Dans ce huis clos de 1948, Hitchcock met en scène la réception organisée par deux meurtriers. Les hors-d'œuvre sont posés sur le coffre qui contient la victime. Rongé par la peur d'être découvert, Farley Granger joue le "Mouvement Perpétuel n°1" de Poulenc sous le regard suspicieux de James Stewart.
Extrait 1 - Premières minutes de la musique du film La Corde (Francis Poulenc, arr. David Buttolph)
Nous entendons les premières notes d’un film de 1948, La Corde, huis clos réalisé par Alfred Hitchcock, avec James Stewart dans le rôle de l’ancien professeur de nos deux jeunes meurtriers joués par John Dall et Farley Granger. L’histoire est simple, horrible et intellectuellement troublante : deux anciens étudiants brillants décident d’illustrer les théories de Frédéric Nietzsche sur l’Übermensch, le “surhomme” : en tuant leur "médiocre et inutile" (sic) ancien camarade d’école, ils confirment leur position de surhommes, et, en cherchant à commettre le crime parfait, veulent placer leur meurtre au rang d’art. Pour ce faire, ils organisent une réception, avec quelques invités sélects. A l’insu de ces convives, au milieu du salon, se trouve le coffre qui contient le corps. Et si le film m’intéresse, c’est grâce à cette musique.
Cette musique n’est pas de Bernard Herrmann mais d’un compositeur français : Francis Poulenc, son Mouvement perpétuel n°1 composé 30 ans avant le film, et orchestré et retravaillé pour La Corde de Hitchcock par David Buttolph. Il s’agit d’une pièce pour piano de 43 mesures (si on compte la reprise), qui se joue en 1 minute 15 ou 1 minute 30, et qui déroule une mélodie aux allures de chanson populaire sur une basse qui ne change pas du début à la fin. Voici la basse, immuable.

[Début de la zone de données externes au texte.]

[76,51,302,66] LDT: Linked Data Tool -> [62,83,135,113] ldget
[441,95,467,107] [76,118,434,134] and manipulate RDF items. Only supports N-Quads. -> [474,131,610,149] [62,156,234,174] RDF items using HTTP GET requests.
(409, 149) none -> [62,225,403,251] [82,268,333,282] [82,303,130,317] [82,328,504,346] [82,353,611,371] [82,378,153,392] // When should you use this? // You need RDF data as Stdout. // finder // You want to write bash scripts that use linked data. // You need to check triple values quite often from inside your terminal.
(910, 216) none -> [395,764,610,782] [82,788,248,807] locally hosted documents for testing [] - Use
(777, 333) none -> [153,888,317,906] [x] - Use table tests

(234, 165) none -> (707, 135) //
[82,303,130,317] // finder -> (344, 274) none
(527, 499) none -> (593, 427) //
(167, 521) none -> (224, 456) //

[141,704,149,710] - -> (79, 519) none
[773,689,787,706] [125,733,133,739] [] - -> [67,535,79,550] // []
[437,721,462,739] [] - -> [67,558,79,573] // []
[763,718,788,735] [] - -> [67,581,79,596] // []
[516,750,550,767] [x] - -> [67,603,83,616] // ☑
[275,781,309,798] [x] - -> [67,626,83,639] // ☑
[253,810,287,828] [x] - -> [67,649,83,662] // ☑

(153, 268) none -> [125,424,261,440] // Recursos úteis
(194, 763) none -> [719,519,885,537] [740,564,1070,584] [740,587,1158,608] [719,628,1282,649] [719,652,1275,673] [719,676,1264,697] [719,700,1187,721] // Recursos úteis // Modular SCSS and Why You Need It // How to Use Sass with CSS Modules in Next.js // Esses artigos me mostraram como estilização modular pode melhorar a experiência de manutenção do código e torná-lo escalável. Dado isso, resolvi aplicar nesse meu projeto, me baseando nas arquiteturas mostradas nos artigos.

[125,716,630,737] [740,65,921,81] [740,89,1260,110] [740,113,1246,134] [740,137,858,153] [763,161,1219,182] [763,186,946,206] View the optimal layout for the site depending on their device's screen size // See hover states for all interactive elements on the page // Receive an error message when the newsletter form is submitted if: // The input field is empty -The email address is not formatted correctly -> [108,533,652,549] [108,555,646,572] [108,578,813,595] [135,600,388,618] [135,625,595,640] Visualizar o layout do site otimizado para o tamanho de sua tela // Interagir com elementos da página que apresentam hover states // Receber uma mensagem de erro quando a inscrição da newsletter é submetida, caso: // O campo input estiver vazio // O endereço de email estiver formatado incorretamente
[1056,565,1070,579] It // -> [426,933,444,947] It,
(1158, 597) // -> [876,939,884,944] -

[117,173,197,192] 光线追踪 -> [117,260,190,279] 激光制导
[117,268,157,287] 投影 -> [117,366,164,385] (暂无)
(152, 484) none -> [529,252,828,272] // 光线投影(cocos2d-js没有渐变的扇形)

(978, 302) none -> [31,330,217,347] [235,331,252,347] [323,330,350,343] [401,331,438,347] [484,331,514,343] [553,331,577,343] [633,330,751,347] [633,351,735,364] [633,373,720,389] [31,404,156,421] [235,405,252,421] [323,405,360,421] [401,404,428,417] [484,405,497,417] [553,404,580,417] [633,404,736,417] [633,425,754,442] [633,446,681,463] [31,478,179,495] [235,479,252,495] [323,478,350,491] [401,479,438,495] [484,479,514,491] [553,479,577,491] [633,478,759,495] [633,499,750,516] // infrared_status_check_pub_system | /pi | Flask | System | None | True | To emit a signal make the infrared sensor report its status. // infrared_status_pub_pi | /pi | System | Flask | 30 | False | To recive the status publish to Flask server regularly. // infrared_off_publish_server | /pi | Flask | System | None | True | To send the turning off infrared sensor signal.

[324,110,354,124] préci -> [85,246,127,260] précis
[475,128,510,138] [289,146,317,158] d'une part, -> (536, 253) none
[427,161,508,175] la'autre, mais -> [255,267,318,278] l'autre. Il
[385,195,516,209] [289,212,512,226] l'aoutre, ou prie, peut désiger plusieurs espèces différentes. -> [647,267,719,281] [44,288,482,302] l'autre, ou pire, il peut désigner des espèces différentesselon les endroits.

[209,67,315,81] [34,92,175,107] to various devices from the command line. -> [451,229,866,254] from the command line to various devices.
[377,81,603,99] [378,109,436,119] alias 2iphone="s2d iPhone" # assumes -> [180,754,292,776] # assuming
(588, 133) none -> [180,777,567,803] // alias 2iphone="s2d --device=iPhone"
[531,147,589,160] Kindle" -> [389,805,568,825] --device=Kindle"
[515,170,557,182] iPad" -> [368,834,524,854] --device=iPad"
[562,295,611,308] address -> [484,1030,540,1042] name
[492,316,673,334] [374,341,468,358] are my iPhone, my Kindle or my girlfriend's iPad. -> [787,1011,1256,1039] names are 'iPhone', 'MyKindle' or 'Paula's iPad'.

Extrait 2 - Main gauche du Mouvement perpétuel
Et voici le début de la mélodie... sauf que très vite, la mélodie part explorer d’autres espaces, d’autres accords, d’autres harmonies. Elle le fait doucement d’abord. Et elle finit par partir complètement de ce que propose la basse.
Pourquoi Poulenc dans la Corde de Hitchcock ?
Bonne question ! Voyons déjà COMMENT Hitchcock l’utilise. Il s’agit de ce qu’on appelle de la “musique diégétique”, c’est-à-dire qu’il s’agit de musique que les personnages dans le film entendent réellement, à la différence de la musique que seuls les spectateurs entendent.
Et c’est là où ça devient génial. Non seulement les personnages l’entendent dans le film mais SURTOUT, elle est jouée par l’un des meurtriers, rongé par la peur d’être découvert, pendant que tout le monde se sert dans les hors-d’oeuvre posés sur le coffre qui contient le cadavre. C’est un peu comme si, dans Psychose, Norman Bates courait après Janet Leigh ou Vera Miles avec son violon en faisant gni gni gni. L’acteur produit lui même la musique qui fait peur, dans une situation où il a lui-même peur.
Cela donne une de mes scènes préférée dans tout l’histoire du cinéma : l’ancien professeur des deux meurtriers, celui qui malheureusement a mis dans leur tête ces idées d’homme et de surhomme en leur enseignant Nietzsche, commence à s’apercevoir que l’un deux a quelque chose à cacher. Il s’approche de lui pendant que celui-ci est au piano, met en route le métronome, et le cuisine avec des questions. Là où, dans n’importe quel film, vous auriez de la musique de film très tendue … eh bien c’est Poulenc qui devient là le maître du suspense : le meurtrier joue lui-même sa propre musique de suspense. Tendez l’oreille, pas besoin de maîtriser l’anglais pour comprendre ce qui se passe.
Extrait de film - Interrogatoire au métronome (La Corde, 1948)
Et donc pourquoi Poulenc ? Eh bien parce qu’il n’avait pas à changer une seule note dans ce Mouvement Perpétuel n°1 pour représenter le trajet mental de quelqu’un de moins en moins serein. C'est en réalité une bonne analyse de Poulenc que fait Hitchcock avec ce film. Si nous devions très grossièrement parler de la musique de Poulenc, nous dirions qu'il y a un peu de ça : de la musique stable, pleine d’accords parfaits, et rendue très vite intéressante et déstabilisée par des harmonies plus exotiques, plus étrangères. Vous avez ça dans son trio pour cuivres.